**ACTION ITEM**.
Edit the stretch of the Project Onyx description from "This Project is" through "or post-exploitation behavior.", putting "status signal" wherever "heartbeat beacon" appears, and write out the edited stretch.

Advanced EDR Evasion via AI Telemetry Spoofing & WASM Sandboxing. Project Onyx is a PoC Red Team pipeline designed to demonstrate advanced evasion techniques against modern EDR systems. It shifts away from traditional signature-based obfuscation towards behavioral camouflage and strict environmental keying.

This Project is proof-of-concept red team research, studying an unconventional multi-layer execution pipeline. The architecture chains five distinct techniques: AI telemetry camouflage, hardware-bound environment keying, ONNX weight steganography, in-memory WebAssembly sandboxing and Dead-Drop C2 via downlink model updates --> into a single functional delivery chain.

Project Onyx does not claim a working bypass of production EDR systems. It is an architectural sketch: each component is implemented and functional as part of the chain, but each layer would require dedicated research to become meaningful against real-world defenses.Project Onyx is best understood as a structured starting point for that kind of exploration. The runtime payload is intentionally limited to a heartbeat beacon, allowing the full pipeline to be examined without shipping destructive or post-exploitation behavior.

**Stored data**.

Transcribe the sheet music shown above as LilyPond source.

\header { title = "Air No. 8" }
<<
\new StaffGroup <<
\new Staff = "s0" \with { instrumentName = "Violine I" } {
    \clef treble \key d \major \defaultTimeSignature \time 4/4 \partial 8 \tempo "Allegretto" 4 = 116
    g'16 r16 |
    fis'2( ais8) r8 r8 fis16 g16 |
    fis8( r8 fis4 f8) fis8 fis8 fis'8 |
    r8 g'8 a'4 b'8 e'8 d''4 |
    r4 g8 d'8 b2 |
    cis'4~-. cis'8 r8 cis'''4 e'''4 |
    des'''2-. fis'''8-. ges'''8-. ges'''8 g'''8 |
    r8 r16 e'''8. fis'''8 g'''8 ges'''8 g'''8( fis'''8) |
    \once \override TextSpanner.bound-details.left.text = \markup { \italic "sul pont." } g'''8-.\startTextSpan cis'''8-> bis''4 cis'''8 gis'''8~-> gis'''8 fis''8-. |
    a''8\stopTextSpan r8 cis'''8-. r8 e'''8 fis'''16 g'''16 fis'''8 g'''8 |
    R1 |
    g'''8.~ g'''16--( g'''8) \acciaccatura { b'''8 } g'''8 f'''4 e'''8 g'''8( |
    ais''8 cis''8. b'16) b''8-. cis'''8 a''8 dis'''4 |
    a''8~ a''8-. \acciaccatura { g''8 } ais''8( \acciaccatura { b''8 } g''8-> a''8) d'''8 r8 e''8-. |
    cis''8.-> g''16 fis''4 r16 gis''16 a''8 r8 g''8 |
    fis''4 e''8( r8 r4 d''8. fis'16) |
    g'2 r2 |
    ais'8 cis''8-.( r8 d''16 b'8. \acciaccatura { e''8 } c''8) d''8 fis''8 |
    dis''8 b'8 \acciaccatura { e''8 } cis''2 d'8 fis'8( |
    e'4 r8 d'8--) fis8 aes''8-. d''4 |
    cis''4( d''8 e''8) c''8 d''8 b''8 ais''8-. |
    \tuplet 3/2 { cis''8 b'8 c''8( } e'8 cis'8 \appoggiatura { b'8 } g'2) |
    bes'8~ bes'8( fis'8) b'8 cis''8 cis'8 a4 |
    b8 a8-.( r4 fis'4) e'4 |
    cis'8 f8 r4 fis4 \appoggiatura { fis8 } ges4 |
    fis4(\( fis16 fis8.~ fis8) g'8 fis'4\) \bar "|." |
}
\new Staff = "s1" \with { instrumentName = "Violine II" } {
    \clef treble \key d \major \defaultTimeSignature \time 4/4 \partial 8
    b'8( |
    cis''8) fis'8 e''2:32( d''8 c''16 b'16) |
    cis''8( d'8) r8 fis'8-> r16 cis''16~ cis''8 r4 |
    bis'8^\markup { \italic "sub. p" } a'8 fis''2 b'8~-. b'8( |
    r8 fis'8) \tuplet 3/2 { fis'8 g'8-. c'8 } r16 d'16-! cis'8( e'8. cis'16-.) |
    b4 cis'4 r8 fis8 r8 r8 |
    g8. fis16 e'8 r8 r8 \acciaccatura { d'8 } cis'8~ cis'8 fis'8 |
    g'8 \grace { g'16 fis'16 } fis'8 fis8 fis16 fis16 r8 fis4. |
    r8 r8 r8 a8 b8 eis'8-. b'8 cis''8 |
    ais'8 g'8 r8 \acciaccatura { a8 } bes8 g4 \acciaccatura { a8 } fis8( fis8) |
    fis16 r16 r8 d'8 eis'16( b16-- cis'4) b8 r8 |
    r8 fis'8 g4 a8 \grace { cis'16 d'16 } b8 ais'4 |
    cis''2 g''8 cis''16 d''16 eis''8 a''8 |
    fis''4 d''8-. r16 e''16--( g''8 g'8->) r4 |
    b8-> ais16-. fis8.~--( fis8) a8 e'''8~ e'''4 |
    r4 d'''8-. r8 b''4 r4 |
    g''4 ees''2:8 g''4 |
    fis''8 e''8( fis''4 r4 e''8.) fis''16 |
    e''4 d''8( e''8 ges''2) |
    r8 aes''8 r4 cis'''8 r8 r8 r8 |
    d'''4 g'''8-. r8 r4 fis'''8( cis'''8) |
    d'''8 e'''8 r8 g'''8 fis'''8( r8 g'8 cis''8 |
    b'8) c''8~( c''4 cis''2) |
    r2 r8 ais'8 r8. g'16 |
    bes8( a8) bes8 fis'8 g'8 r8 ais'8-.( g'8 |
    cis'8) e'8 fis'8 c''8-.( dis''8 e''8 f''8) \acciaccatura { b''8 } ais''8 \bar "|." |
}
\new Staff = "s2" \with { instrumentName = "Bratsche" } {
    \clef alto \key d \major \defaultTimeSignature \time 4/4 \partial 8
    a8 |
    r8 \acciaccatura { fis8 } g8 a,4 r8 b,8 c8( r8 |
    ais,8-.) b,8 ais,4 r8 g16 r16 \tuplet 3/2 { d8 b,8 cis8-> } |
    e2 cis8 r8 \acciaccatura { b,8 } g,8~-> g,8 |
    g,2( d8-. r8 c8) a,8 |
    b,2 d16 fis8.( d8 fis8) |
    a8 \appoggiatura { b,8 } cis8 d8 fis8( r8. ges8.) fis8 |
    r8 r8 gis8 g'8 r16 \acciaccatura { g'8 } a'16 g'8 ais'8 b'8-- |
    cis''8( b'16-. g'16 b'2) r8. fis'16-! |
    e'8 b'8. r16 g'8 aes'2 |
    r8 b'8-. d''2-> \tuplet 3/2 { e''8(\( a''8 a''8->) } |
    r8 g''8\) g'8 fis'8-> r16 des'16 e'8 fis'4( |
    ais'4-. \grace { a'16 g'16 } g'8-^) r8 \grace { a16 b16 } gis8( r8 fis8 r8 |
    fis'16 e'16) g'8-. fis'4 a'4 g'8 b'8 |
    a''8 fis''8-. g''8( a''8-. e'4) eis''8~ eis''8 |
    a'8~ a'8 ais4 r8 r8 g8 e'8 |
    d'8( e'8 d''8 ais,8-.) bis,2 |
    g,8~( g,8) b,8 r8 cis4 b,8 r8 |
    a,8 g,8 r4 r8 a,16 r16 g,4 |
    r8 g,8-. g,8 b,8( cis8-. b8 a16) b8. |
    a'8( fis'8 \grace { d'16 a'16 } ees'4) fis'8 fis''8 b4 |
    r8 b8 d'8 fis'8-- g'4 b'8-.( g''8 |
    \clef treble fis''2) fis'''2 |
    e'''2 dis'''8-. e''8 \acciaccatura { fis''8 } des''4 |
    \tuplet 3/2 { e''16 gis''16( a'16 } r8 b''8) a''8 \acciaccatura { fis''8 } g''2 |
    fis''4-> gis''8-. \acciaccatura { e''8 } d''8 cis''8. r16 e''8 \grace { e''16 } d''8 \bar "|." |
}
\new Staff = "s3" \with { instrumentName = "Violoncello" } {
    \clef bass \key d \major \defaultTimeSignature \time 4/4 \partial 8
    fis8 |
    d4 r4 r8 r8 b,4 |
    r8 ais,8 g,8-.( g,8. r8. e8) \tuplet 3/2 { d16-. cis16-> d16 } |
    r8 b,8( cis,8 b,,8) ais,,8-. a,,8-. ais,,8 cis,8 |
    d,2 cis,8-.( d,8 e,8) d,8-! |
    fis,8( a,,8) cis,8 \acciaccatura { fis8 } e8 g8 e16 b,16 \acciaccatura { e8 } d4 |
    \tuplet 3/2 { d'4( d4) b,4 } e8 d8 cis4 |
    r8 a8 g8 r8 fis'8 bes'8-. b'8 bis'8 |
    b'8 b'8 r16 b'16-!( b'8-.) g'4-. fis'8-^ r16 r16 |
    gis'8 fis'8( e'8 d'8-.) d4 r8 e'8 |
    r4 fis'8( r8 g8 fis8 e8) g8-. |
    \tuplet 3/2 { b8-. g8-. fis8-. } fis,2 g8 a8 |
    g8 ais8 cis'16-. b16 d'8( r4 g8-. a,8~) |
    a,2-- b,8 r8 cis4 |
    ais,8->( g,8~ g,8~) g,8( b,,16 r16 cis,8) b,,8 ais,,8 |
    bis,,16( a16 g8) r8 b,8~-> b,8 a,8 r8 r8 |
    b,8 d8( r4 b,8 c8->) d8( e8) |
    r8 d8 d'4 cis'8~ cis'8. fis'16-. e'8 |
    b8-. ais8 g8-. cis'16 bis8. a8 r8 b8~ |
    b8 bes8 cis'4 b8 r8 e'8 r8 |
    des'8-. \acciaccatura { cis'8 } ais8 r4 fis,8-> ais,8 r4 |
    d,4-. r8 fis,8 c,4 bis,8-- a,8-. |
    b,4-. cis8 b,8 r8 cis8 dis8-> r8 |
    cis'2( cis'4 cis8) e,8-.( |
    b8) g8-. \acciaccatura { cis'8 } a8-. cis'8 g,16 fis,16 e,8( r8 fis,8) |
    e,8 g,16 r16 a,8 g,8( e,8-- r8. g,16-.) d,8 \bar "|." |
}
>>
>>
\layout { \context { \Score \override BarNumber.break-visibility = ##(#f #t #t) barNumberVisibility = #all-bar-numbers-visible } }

**COMPLETED EXERCISE**.
This Project is proof-of-concept red team research, studying an unconventional multi-layer execution pipeline. The architecture chains five distinct techniques: AI telemetry camouflage, hardware-bound environment keying, ONNX weight steganography, in-memory WebAssembly sandboxing and Dead-Drop C2 via downlink model updates --> into a single functional delivery chain.

Project Onyx does not claim a working bypass of production EDR systems. It is an architectural sketch: each component is implemented and functional as part of the chain, but each layer would require dedicated research to become meaningful against real-world defenses.Project Onyx is best understood as a structured starting point for that kind of exploration. The runtime payload is intentionally limited to a status signal, allowing the full pipeline to be examined without shipping destructive or post-exploitation behavior.